(Reading text)
Nightstalker was the name of a character played by Dom Porrini, Ed Porrini’s younger brother, a winged folk whom Jim Denaxas remembered being a magic-user.
My wife played a cleric/magic-user who under Ed’s mystery options rules had completely lost her memory. Unfortunately I could not remember her character name other than that I thought it began with A and was not a common word or name. After debating long I decided to use a medicinal word and alter the spelling, making her Annseff. I do not recall whether she was a human or a half-elf, but I’m hoping it won’t matter.
Ed had named Remoir the Dull Legacy. We had come to an awkward plot moment where there were two new players but no obvious way to introduce their characters to the party, so Brad Ladlee had his character Lurt go out into the street and pick three people seemingly at random, two of them the new player characters and the third an unknown. We had been toying with a joke martial arts style called Bo Ring, which I had detailed for use in play, and Ed decided that this character would be an adept of that style. The style being my creation, I kept the character and changed the name to Rodan the Tedious Endowment. I picked Rodan because I always suspected that Remoir was a warp of the artist Renoir, so I warped the name of the artist Rodin.
I also always suspected that the title “the dull legacy” was a dig at Ed Porrini’s “shining legacy” title, but have no proof of that.
I changed Ghost Hills to Blood Hills.
I did not like changing the name of Laneth Lelach Theana, largely because it was the model on which I had built Derek’s sprite name, Theian Torenu Morach, and that of other sprites in his sprite world. However, even though in Ed’s intention it was all one word, it was his invention, and I felt it necessary to alter it. Since at this point only the first name was mentioned, I changed only that from Laneth to Anneth.
Numerous times while writing this book I remembered recognizing in the early chapters of Verse Three, Chapter One that dungeon crawls weren’t particularly easy to keep interesting. I had a book in which dungeon crawls of a sort were going to be the primary action (with Tomiko adding some light to the darkness for the first half, but then getting into the dark with the others), and I had to keep looking for ways to keep them interesting. Two days before I published this chapter I realized that I had made this chapter interesting by character interaction, which I would do many times through the book.
(End Reading text)
> Problems and tasks
(a) From the notes on renaming characters and places, list every name the writer replaced, each paired with the name that replaced it.
(b) Do these statements agree with the notes on renaming characters and places? Give yes or no for each, with the deciding words of the notes.
(i) The writer remembered that the wife's character was a half-elf.
(ii) Ed made the third character picked from the street an adept of the Bo Ring style.
(iii) The writer has proof that "the dull legacy" was a dig at Ed Porrini's title.
(c) Continue the notes on renaming characters and places from where they stop.
(Entries shown)
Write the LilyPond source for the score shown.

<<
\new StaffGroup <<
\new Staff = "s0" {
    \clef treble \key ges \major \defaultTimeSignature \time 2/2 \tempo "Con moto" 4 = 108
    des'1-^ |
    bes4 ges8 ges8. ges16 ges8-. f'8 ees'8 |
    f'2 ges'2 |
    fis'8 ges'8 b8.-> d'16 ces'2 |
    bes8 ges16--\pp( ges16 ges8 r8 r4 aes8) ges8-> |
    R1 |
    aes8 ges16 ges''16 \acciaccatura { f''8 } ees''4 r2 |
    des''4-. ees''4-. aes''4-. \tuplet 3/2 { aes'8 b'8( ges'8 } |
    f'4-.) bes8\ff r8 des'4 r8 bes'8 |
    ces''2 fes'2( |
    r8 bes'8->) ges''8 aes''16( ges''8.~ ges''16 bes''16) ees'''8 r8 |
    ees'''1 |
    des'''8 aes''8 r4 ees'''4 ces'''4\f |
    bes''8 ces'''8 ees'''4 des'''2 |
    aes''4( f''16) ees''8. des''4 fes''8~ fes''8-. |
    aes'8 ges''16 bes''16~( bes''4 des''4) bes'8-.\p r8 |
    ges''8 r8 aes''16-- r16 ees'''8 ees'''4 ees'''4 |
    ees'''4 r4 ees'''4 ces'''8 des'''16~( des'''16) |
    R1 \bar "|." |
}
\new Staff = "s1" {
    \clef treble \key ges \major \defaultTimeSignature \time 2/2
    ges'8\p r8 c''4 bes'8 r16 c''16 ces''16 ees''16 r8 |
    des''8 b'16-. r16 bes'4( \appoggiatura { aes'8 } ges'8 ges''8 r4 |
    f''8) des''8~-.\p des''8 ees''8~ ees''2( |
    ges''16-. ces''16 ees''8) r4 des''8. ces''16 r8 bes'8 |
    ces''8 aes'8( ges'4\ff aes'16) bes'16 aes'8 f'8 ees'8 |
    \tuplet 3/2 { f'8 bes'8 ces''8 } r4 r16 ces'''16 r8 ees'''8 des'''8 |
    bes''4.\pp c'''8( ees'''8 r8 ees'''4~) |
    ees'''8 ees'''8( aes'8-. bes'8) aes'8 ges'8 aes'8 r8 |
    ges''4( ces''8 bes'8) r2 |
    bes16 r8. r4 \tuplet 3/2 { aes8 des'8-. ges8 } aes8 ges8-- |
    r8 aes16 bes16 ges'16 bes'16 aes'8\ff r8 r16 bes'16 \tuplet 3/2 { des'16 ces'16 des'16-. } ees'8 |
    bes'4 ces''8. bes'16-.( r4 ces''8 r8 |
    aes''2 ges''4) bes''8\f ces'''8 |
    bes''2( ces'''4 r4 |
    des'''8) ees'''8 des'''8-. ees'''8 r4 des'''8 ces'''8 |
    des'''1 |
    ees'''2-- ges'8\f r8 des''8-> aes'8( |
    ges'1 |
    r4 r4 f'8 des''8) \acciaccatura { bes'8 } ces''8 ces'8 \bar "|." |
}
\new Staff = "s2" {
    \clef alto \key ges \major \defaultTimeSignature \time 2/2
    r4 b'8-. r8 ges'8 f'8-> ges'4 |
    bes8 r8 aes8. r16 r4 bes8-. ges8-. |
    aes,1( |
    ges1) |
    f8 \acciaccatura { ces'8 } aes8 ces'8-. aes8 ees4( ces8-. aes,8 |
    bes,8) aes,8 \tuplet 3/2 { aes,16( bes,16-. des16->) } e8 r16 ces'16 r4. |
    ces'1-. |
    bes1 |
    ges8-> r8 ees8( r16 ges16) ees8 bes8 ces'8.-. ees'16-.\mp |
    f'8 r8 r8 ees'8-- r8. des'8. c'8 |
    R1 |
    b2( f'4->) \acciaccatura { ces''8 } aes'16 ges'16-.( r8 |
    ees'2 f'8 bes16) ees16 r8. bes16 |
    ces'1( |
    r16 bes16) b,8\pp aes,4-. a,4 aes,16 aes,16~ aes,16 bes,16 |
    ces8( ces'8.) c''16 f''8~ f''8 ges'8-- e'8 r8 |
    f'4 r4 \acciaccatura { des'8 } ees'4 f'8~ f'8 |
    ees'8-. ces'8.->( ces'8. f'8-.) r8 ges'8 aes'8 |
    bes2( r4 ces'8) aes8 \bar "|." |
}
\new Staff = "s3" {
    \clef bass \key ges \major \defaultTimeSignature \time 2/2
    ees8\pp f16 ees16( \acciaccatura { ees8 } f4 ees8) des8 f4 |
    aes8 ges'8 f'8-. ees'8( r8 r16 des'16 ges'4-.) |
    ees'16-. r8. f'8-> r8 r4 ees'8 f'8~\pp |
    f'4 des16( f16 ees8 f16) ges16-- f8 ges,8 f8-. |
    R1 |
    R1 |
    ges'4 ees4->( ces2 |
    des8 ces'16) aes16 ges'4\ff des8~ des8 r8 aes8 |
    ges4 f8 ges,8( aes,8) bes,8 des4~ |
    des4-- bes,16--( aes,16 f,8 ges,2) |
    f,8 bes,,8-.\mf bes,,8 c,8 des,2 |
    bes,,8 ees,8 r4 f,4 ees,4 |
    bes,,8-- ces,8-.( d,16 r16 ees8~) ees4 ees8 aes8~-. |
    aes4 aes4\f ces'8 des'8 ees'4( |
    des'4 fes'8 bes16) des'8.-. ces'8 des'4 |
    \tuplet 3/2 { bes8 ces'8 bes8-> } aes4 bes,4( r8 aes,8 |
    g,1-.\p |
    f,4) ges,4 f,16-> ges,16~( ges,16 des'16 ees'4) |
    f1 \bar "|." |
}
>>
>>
(End Entries shown)
> Your written answers
(a)
Remoir the Dull Legacy → Rodan the Tedious Endowment
Ghost Hills → Blood Hills
Laneth → Anneth

(b)
(i) No: "I do not recall whether she was a human or a half-elf"
(ii) Yes: "Ed decided that this character would be an adept of that style"
(iii) No: "but have no proof of that"

(c)
I needed to settle Tommy somewhere, and while I still had a lot of issues concerning how to integrate her into the world, making her the weekday babysitter for Tammy seemed the right first step.
I didn’t give names to the neighborhood kids even though I did expect to continue in this location partly because Tommy didn’t expect to do so at this point so learning the names would not have been important to her, and partly as I mentioned because I was basing this somewhat on the neighborhood of my childhood, which I used for Lauren’s description of her own childhood neighborhood. I had not used the names of the real kids, and in fact reversed some of their genders, but I did not want this to be too like that.
I’ve put myself in an awkward position, since for both Beam and Takano I’m mostly writing about domestic tranquility. Hence I’ve got Beam cooking and drinking while I try to move him forward.
It was as I was writing this chapter that I received word from Ed Jones that he did not want me using anything in the novel from his game world Valdron or created by him. There was an initial misunderstanding concerning what I was writing, but I agreed to rebrand anything that was clearly his, including character and place names.
I had left this chapter hanging for a few days, feeling that it was too short but not knowing what else to do with it. Finally I decided what I was going to do in the next Beam chapter (not a new idea, something I had intended but hadn’t figured out when) and let this one end where it was.
This has been the third behind the writings look at Re Verse All. If there is interest and continued support from readers we will endeavor to continue with another novel and more behind the writings posts for it.